(Web page revision data)
━━━━━━━━

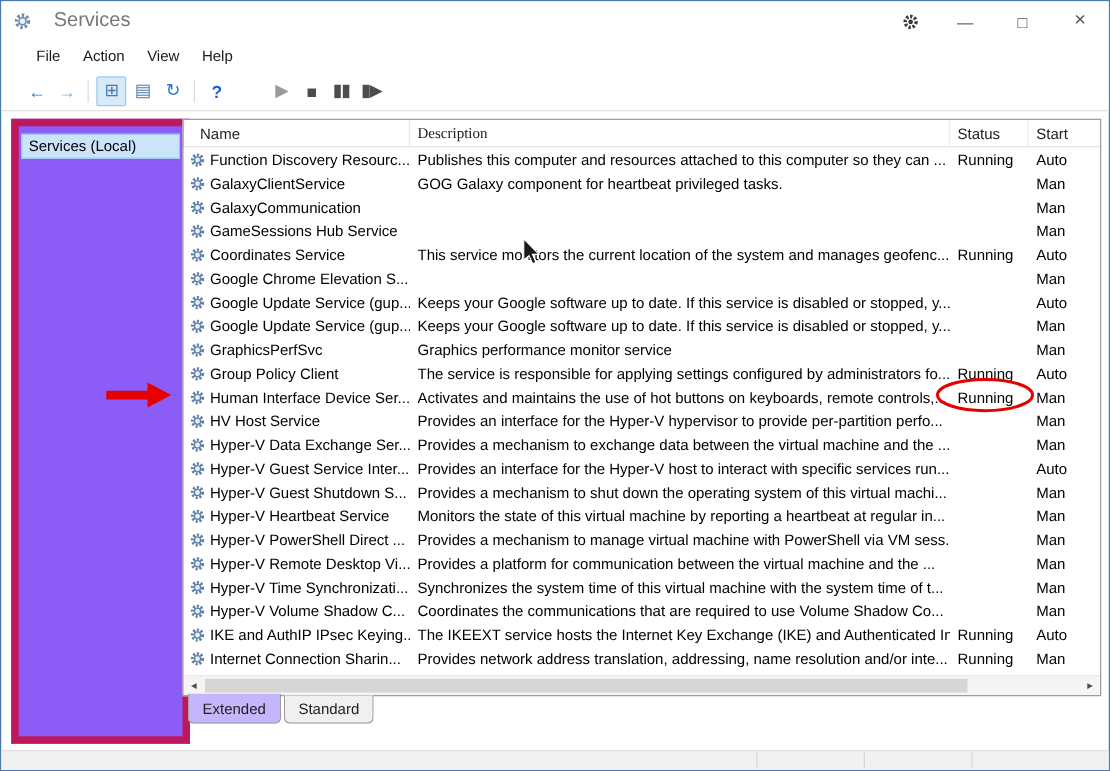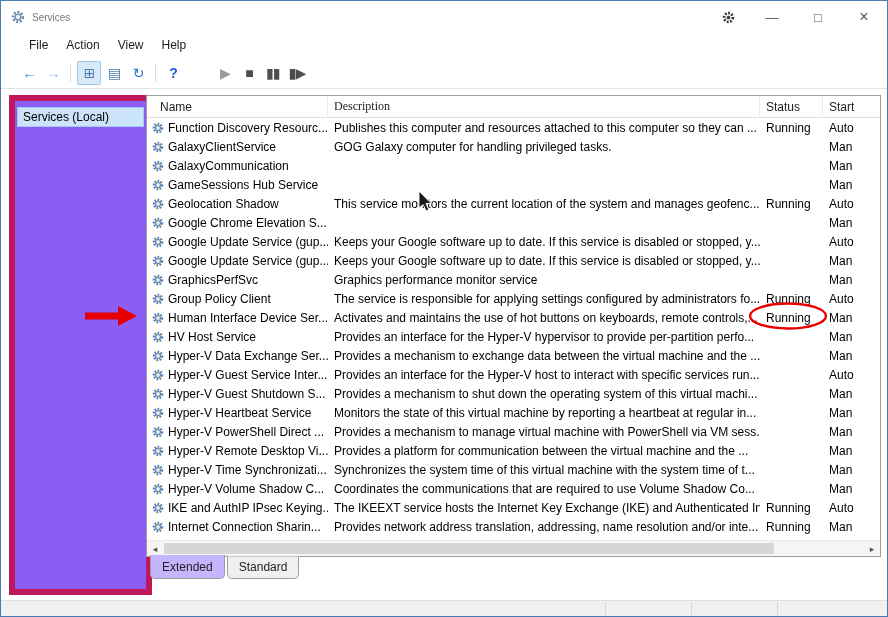--- a/index.html
+++ b/index.html
@@ -10,7 +10,7 @@
   
   .titlebar{position:absolute;top:0;left:0;right:0;height:32px;display:flex;align-items:center;background:#fff;}
   .app-icon{margin-left:10px;flex:0 0 auto;}
-  .title{margin-left:7px;font-size:10px;color:#777;}
+  .title{margin-left:18px;font-size:16px;color:#777;}
   .tb-spacer{flex:1;}
   .tb-extra{margin-right:14px;flex:0 0 auto;}
   .winbtns{display:flex;height:100%;}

━━━━━━━━

• _Exercise directions_
Your answer should hold every line of the entries that contains the string "color".

• _Solution_
-  .title{margin-left:7px;font-size:10px;color:#777;}
+  .title{margin-left:18px;font-size:16px;color:#777;}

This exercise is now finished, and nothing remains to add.